En 2010, ce ne sont plus des téléphones qui sont sortis à la chaîne des gigantesques usines Foxconn de Shenzhen (Chine), mais des suicides. En un an, dix-huit jeunes ouvriers de 17 à 25 ans se sont jetés du haut des dortoirs de l'usine ; quatorze y sont parvenus, et quatre autres vivent désormais avec des séquelles dramatiques. Ces jeunes venaient, comme la plupart des ouvriers de ces usines, de la campagne environnante ; comme beaucoup d'autres jeunes de leurs villages ruraux, ils ont gagné le delta de la rivière des Perles en espérant trouver du travail qui paie bien et, qui sait, peut-être devenir le prochain Steve Jobs.
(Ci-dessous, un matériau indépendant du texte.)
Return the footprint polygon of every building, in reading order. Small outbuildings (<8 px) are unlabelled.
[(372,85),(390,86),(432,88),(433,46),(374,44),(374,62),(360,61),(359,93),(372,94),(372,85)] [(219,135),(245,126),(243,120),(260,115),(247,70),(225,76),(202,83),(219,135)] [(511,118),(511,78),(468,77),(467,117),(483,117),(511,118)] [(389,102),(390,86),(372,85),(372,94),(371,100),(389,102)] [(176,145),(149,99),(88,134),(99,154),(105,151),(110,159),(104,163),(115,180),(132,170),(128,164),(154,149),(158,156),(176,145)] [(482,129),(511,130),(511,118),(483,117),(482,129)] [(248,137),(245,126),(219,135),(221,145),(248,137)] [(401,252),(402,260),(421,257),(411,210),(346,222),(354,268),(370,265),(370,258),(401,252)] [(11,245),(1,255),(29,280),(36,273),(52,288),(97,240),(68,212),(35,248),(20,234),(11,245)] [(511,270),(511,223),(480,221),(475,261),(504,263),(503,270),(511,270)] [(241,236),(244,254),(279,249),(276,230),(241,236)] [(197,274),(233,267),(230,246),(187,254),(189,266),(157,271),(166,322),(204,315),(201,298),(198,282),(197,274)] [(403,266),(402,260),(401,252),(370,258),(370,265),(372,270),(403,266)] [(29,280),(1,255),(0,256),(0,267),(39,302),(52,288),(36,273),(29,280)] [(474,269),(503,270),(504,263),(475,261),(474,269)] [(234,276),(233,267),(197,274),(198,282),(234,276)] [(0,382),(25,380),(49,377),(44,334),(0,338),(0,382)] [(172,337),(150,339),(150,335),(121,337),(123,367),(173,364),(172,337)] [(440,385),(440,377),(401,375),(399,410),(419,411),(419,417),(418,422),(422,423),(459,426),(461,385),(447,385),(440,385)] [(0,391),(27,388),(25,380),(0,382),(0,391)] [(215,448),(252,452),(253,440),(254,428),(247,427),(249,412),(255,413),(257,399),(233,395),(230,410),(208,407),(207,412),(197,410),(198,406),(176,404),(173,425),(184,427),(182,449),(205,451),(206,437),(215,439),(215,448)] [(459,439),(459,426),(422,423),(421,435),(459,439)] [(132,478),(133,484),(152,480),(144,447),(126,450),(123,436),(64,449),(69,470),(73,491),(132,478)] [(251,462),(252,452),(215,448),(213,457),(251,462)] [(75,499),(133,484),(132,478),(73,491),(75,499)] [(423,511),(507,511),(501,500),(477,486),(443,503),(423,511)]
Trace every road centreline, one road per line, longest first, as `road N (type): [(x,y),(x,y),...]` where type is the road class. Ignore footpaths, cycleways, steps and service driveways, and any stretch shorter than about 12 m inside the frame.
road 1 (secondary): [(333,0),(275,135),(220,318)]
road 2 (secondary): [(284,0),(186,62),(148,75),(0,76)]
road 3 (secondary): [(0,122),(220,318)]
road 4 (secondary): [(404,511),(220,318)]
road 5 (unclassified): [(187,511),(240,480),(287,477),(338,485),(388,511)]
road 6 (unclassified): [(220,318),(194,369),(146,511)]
Mais une fois arrivés à Shenzhen, la désillusion est immédiate : un salaire de misère, des humiliations publiques lorsqu'une tâche est mal effectuée, une rotation irrégulière des horaires de nuit et de jour histoire d'être bien claqué et de faire tourner l'usine vingt-quatre heures sur vingt-quatre, une rotation des dortoirs histoire de ne pas pouvoir créer de lien avec les gens autour de toi et de renforcer ton isolement, des heures supplémentaires qui ne sont pas toujours payées, des gestes répétitifs qui petit à petit font de toi une prolongation de la machine, qui progressivement aspirent ton âme jusqu'à faire de toi un robot, oui, l'un de ces robots dont le monde occidental rêve, parce que ça irait plus vite, ce serait plus fiable qu'un homme, et on ne leur verserait pas moins de cent dollars par mois, contrairement à ces animaux qu'on entasse dans des dortoirs, et à qui l'on est obligé de verser un salaire minimal... Et puis, quand tu es ouvrier chez Foxconn, il faut vivre avec tes collègues qui se suicident autour de toi. Un robot, ça a l'avantage de ne pas songer à cette idée saugrenue.



II



Depuis plus de dix ans, les sociologues chinois — hongkongais, pour être plus précise — se spécialisent de plus en plus en sociologie du travail, et étudient les conditions de travail déplorables que les gigantesques usines chinoises infligent à leurs ouvriers, surnommés les iSlaves. Jenny Chan s'est infiltrée clandestinement dans l'usine de Longhua, à Shenzhen, pour voir de ses propres yeux ce que j'ai du mal à imaginer : des kilomètres d'ouvriers à la chaîne qui enchaînent des journées interminables enchaînés à leur machine. Elle a mené des entretiens avec une quarantaine d'entre eux, dont Tian Yu, l'une de ceux qui ont survécu à une chute de dix mètres après avoir voulu passer par la fenêtre ; elle n'avait que dix-sept ans, elle ne travaillait à l'usine que depuis trente-sept jours. Trente-sept jours de trop. Jenny Chan livre dans la deuxième partie de ce livre une monographie de la jeune fille en replaçant son cas parmi celui des dix-huit ouvriers de Foxconn ayant tenté de se suicider en 2010 ; comment en arrivent-ils là ? Comment l'organisation du travail déshumanise-t-elle à ce point ces jeunes hommes et ces jeunes femmes ? Comment cela influe-t-il sur leur identité ?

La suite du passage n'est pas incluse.